To the left of the Dananns, Nigel Martin and Briallen studiously ignored each other. I suppressed a smile. Those that follow the druidic path by their nature were prone to debate. Briallen and Nigel epitomized those debates. They had been sticking me in the middle of their arguments as long as I could remember. I considered myself lucky to have had them as mentors, but I would be hard put to explain which of them influenced me more.
On the right of the Dananns sat Eorla Kruge, the new elven director. Eorla made eye contact with me and nodded slightly before returning her attention to the papers in her hand. I admired Eorla’s intentions but doubted she believed she’d have much success at the Guild. It was and remained Maeve’s creature, and no elf ever truly influenced the course of Guild policies in their favor.

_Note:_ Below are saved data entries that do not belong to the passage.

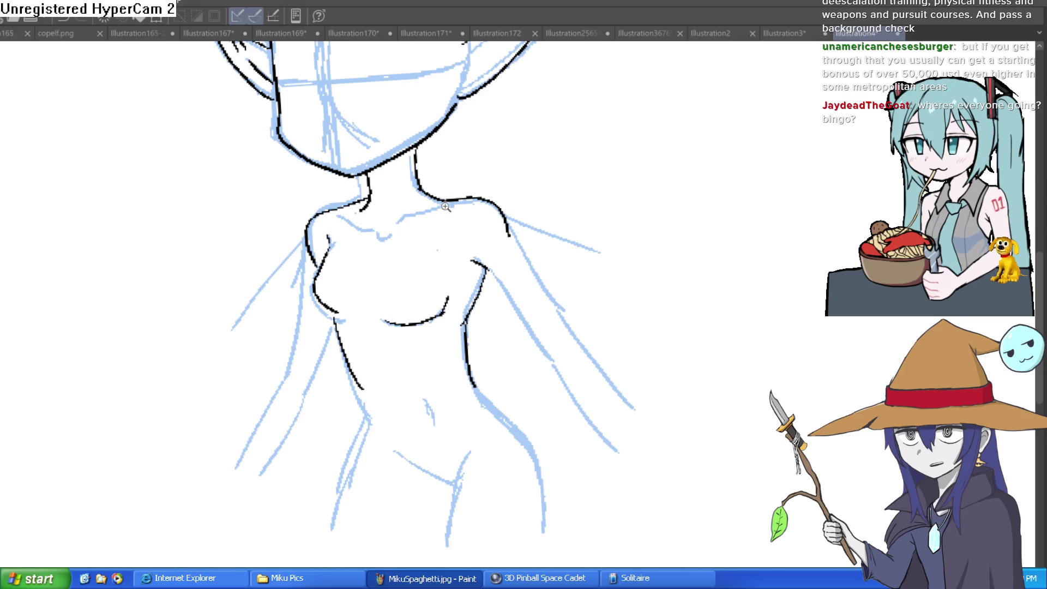
{"action": "scroll", "coordinate": [444, 208], "scroll_direction": "up", "scroll_amount": 2}
{"action": "mouse_move", "coordinate": [461, 199]}
{"action": "left_mouse_down"}
{"action": "mouse_move", "coordinate": [372, 224]}
{"action": "mouse_move", "coordinate": [339, 247]}
{"action": "mouse_move", "coordinate": [261, 212]}
{"action": "mouse_move", "coordinate": [213, 262]}
{"action": "mouse_move", "coordinate": [228, 295]}
{"action": "mouse_move", "coordinate": [222, 164]}
{"action": "left_mouse_up"}
Add the inner-ear lines to the right ear.
{"action": "key", "text": "e"}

Last, on the end of the table next to Eorla, was Melusina Blanc, the solitary fey director. Melusina had a strange look, skin unnaturally pale with shades of gray, hair a tangle of silver tinted almost blue, and eyes so light the irises appeared white. Where Ceridwen’s gaze made one look away from amazement, Melusina’s did from discomfort.
If elves had little pull on the board, the solitaries had even less. At best, Melusina was a token nod to the existence of solitaries. The irony was that since neither the Seelie Court nor the Teutonic Consortium thought of solitaries as allies, Melusina’s vote ended up being particularly powerful in close calls. No fool, she used it to gain help and privileges so often denied to her kind.